For the Birds Radio Program: Chuck and Sue the Robins, Part I

Original Air Date: May 27, 2008

Laura is thrilled to have a pair of robins nesting right outside her door. Her neighbor? Not so much.

Duration: 4′03″

Transcript

One of the most satisfying surprises in late spring/early summer is when a pair of robins nests close to our home. I don’t know what it is about robins that makes them such homey birds—they can be rather messy while building, and it’s not like they’re a rare and exciting species, but it’s lovely to be able to peek out your window to see a pair building a nest or a female snuggled in, incubating her eggs almost 24-7, or to hear the male singing close to the house.

Well over a decade ago, we had a pair of robins nesting outside Tommy’s bedroom—he named them Chuck and Sue, and thoroughly enjoyed watching them from day to day. We haven’t had another pair nesting right outside a window for lo these many years, until this year a pair started building on a beam supporting the front overhang on my apartment building in Ithaca. Naturally I named these two Chuck and Sue, too. They worked on the first nest attempt for several days in April, during a dry spell when mud wasn’t available, but it finally got knocked out by a gust of wind. They started again, but this time the wind knocked it out within just two days, and they moved on.

Apparently wherever they went, that nest attempt failed, too, because a couple of weeks later, back they came. This time the female made two different starts just a foot apart. She was still working on both when I set out for Duluth two weeks ago. While I was gone she finished one, laid her eggs, and was incubating when I came back. I’d have left the false attempt up, but the woman in the other apartment in my building is more fastidious and she knocked it down. She was a little concerned that Chuck and Sue were so messy—dozens of twigs and straw were strewn about our front walkway, and a few mud spatters are now dotting our building. But when their babies are raised, a hose can take care of that—a small price to pay for the gift of baby robins.
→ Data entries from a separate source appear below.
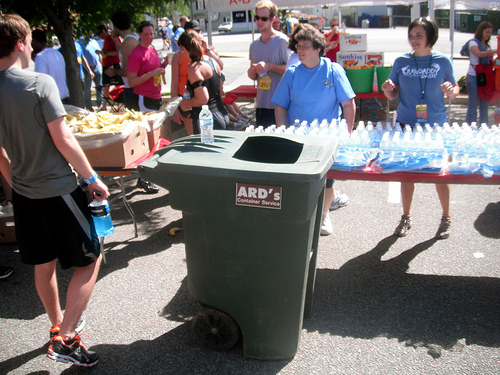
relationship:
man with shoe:
[1, 14, 113, 367] [46, 336, 100, 367]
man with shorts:
[1, 14, 113, 367] [11, 192, 99, 268]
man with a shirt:
[1, 14, 113, 367] [1, 69, 81, 200]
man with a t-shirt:
[1, 14, 113, 367] [1, 69, 81, 200]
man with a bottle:
[1, 14, 113, 367] [89, 192, 115, 239]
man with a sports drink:
[1, 14, 113, 367] [89, 192, 115, 239]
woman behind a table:
[380, 17, 459, 124] [339, 121, 499, 186]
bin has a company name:
[127, 129, 337, 360] [234, 182, 282, 212]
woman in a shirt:
[380, 17, 459, 124] [390, 55, 456, 125]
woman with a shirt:
[126, 22, 165, 110] [128, 44, 164, 100]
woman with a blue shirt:
[380, 17, 459, 124] [390, 55, 456, 125]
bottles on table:
[337, 117, 499, 171] [339, 121, 499, 186]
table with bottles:
[339, 121, 499, 186] [337, 117, 499, 171]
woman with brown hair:
[176, 30, 229, 131] [176, 29, 205, 62]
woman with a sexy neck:
[273, 23, 356, 122] [296, 54, 323, 68]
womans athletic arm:
[176, 30, 229, 131] [177, 65, 208, 118]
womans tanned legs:
[380, 17, 459, 124] [396, 180, 450, 241]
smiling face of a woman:
[408, 24, 427, 50] [380, 17, 459, 124]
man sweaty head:
[1, 14, 113, 367] [0, 14, 33, 67]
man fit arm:
[1, 14, 113, 367] [42, 75, 99, 185]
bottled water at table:
[337, 117, 499, 171] [339, 121, 499, 186]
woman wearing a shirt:
[380, 17, 459, 124] [390, 55, 456, 125]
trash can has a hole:
[127, 129, 337, 360] [232, 135, 304, 164]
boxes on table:
[80, 122, 149, 167] [96, 166, 143, 238]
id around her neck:
[411, 53, 432, 124] [412, 48, 434, 63]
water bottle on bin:
[199, 100, 217, 147] [127, 129, 337, 360]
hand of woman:
[380, 77, 399, 96] [381, 16, 461, 242]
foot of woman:
[433, 214, 452, 246] [381, 16, 461, 242]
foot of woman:
[391, 211, 411, 237] [381, 16, 461, 242]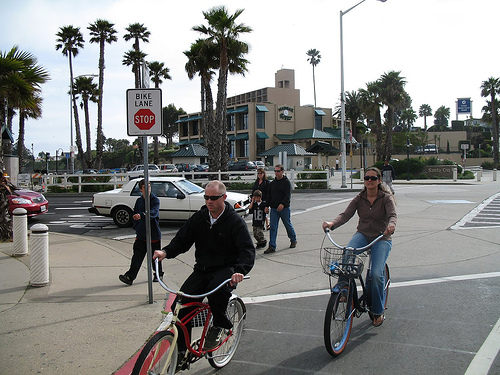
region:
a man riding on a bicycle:
[98, 173, 265, 358]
Chuck is a very tuneful boy, who spends a lot of his time right now singing. I’m savoring it while I can—once the babies hatch, he’ll be spending most of his days frantically searching for bugs and worms and stuffing them into their endlessly hungry mouths. And a couple of weeks after the babies hatch, when they fledge from the nest, he’ll stay with them for weeks more while Sue lays more eggs and starts incubating afresh. Her false attempt might have come in useful at that point—robins don’t like to reuse a nest for more than one batch of babies if they can avoid it, because bugs discover the hot little bodies and start laying their eggs in the nesting material and sometimes by boring into the babies themselves, leading to nasty parasites. Had it remained intact, that second nest would have given Sue a head start on a clean new nest for her second brood.

Spending my time in an apartment 1200 miles from home can feel strange and lonely. But robins are robins wherever you go. I’m looking forward to watching Chuck and Sue’s babies hatch and grow and fledge, and will do my best to give them a comfortable and safe environment. A place that’s good enough for robins to nest and call home is good enough for me.